FONTUR 2016
Magistrados impúdicos

LARGO & ANCHO

Por Rubén Darío Barrientos G.

En este país, ya nada escandaliza. Todo lo peor puede suceder y el señalamiento ruidoso de cualquier semana pasada ya es viejo, porque la hemorragia de la corrupción no se estanca y abre nuevos espacios de actualidad. Acaba de revelar El Tiempo una denuncia contra unos magistrados de la Sala Penal del Tribunal Superior de Villavicencio, que es asqueante. Resulta que según la Fiscalía, los magistrados Alcibíades Vargas Bautista y Joel Darío Trejos Londoño y el exmagistrado Fausto Rubén Díaz Rodríguez vendían beneficios a la delincuencia y lideraban una ancha red de podredumbre judicial que abarcaba: abogados, jueces, fiscales, miembros del CTI y de Medicina Legal, así como varios funcionarios del Inpec, incluido el director en la cárcel de Guaduas.

Los sobornos frisan los $ 3.000 millones y los delitos se mueven entre concierto para delinquir, prevaricato y cohecho. Repartían a cambio del vil metal, casa por cárcel sin cumplir requisitos de ley, calificaciones de homicidios agravados por tentativas, decisiones de groseras revocatorias e investigaciones evaporadas. Sus fechorías se enmarcan entre los años 2010 y 2015 y la impudicia llegaba a que también recibieran como ñapa estadías en balnearios (con licor incluido) y el pago de mujeres para que no se aburrieran mucho. Como eran tan astutos, exigían el dinero vía terceros para sus porquerías, que tuvieron como beneficiarios a las cabezas de nueve bandas del Llano.

Estas “ayuditas” irregulares ostentaban tarifas de parte de los magistrados: las había de $ 60 millones, de $ 70 millones y también de $ 80 millones. Después de estudiar en la Universidad Santo Tomás, en la Libre y en la de Caldas, estos togados han hecho quedar muy mal a sus centros de estudios superiores por su condición de egresados deshonrosos que recibieron su título para ejercer rectamente el Derecho, pero que resultaron bastante torcidos después de viejos. Percibían salario de la rama judicial dizque para reprimir los actos delincuenciales, pero les abrían la puerta de par en par a las personas aviesas merced a vulgares favorecimientos.

Para la entrega de los dineros, las bandas utilizaron muchas veces a un abogado de apellido Velásquez, quien al ser el portavoz de grupos ilegales era el aventado que buscaba a los magistrados para darles la plata. Precisamente, el magistrado Díaz era el más comelón pues se asegura que recibió casi $ 1.000 millones él solito. Las autoridades hicieron intrusión en las cuentas bancarias y detectaron un enriquecimiento en los tres, que era inexplicable. La embestida y seguimiento, se llamó Operación Caballista y en ella se descubrió que los implicados formaban una verdadera empresa criminal. Se supone que un magistrado es una persona impoluta, porque es un juez de trayectoria y de alta envergadura, pero éstos resultaron más bandidos que todos.

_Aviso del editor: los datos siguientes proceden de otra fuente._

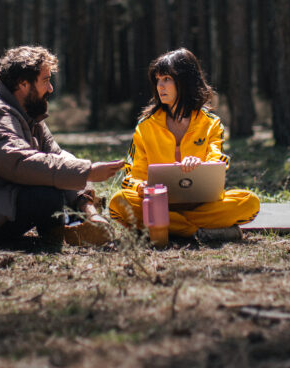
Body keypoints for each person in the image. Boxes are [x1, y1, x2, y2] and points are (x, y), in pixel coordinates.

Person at [0, 45, 123, 246]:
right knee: (47, 195)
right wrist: (88, 172)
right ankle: (61, 233)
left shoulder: (26, 108)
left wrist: (87, 207)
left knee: (55, 177)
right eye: (46, 80)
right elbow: (19, 163)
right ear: (23, 84)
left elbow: (56, 155)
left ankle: (75, 227)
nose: (51, 88)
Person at [108, 48, 260, 242]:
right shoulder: (145, 126)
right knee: (118, 201)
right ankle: (199, 232)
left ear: (185, 82)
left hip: (202, 204)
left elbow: (218, 162)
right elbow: (131, 175)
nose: (159, 86)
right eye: (157, 80)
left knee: (249, 202)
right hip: (158, 202)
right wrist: (141, 187)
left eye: (167, 79)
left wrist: (200, 163)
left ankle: (168, 226)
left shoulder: (210, 123)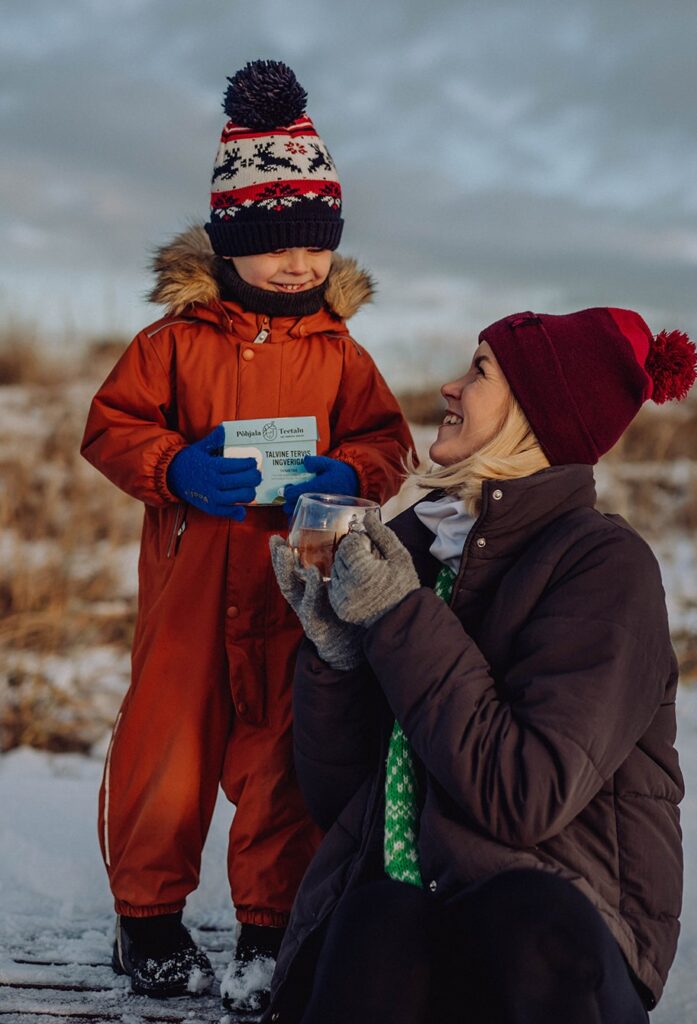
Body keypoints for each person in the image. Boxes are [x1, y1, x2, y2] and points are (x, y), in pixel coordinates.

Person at [80, 60, 414, 1013]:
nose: (298, 266)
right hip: (187, 602)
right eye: (274, 248)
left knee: (282, 766)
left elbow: (386, 442)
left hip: (290, 598)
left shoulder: (344, 355)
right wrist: (174, 467)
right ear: (229, 245)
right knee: (165, 759)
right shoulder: (171, 343)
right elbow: (110, 426)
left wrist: (350, 474)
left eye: (314, 248)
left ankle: (269, 934)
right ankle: (146, 923)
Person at [267, 307, 697, 1023]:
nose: (450, 387)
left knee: (522, 914)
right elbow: (340, 798)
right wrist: (337, 659)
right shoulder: (412, 546)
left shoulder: (603, 566)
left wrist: (399, 620)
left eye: (480, 371)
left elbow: (524, 795)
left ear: (537, 411)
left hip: (555, 931)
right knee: (372, 920)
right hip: (412, 909)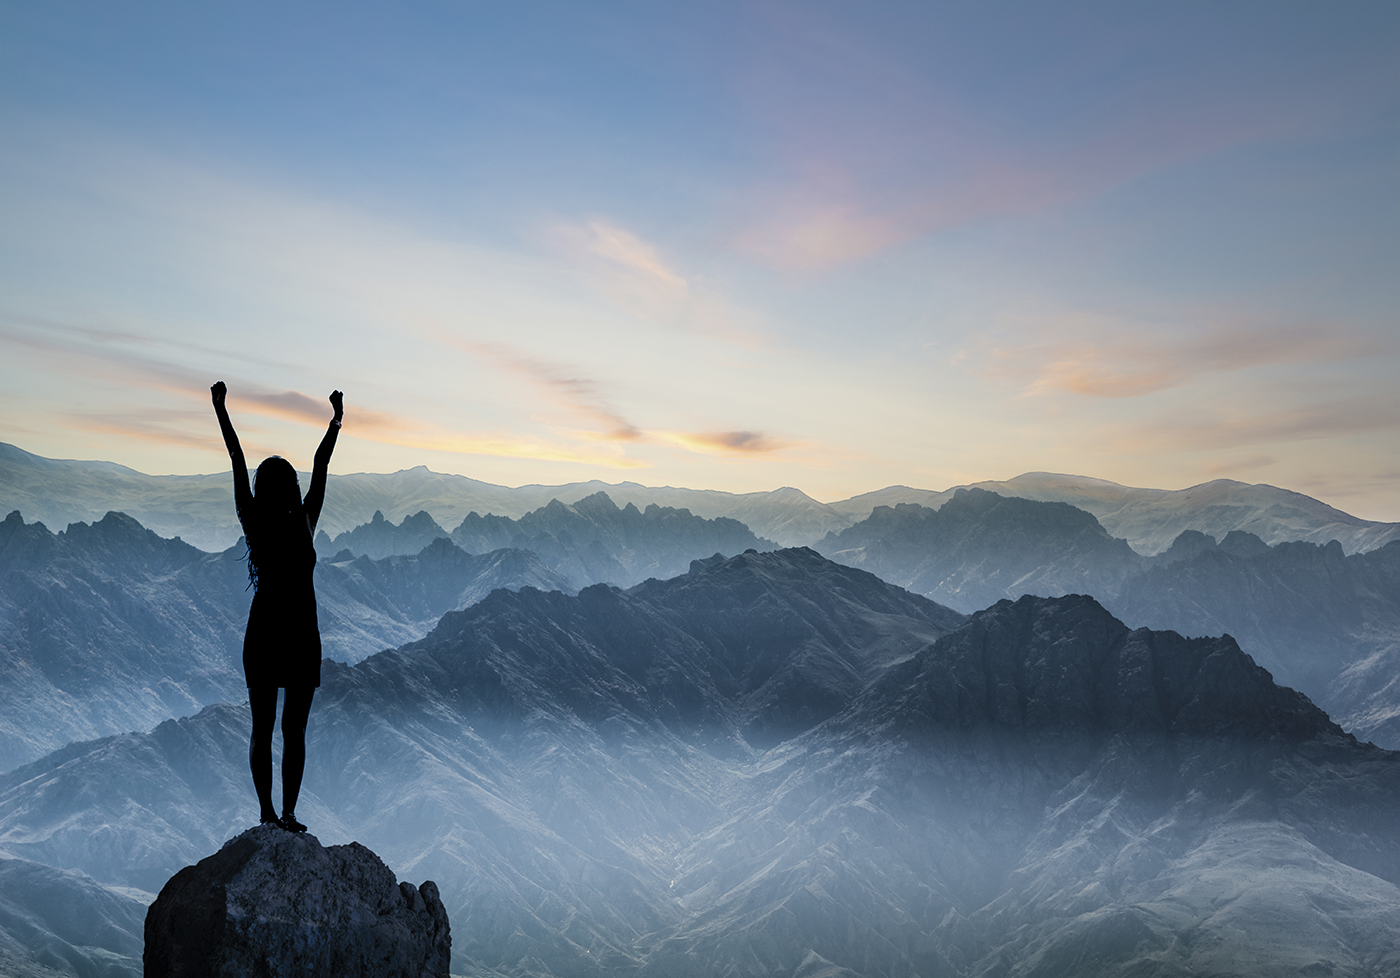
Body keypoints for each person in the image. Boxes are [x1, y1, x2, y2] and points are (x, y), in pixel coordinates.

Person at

Los tres indignos magistrados, les hacen mucho mal a la justicia, que de por sí dadas su lentitud y paquidermia, ya es abominada por todos los costados de Colombia. Cualquier acto de corrupción es censurable, pero cuando proviene de servidores de la justicia se nota más villano porque precisamente esas personas están diseñadas para ser fieles de balanza que toman decisiones que protejan y resarzan a las víctimas y que dobleguen desde el Derecho a los victimarios o sujetos activos. Estos magistrados, ya canosos, merecen la cana, para que les salgan más canas pero de la vergüenza pública. Quien los manda a ser un peligro para la sociedad.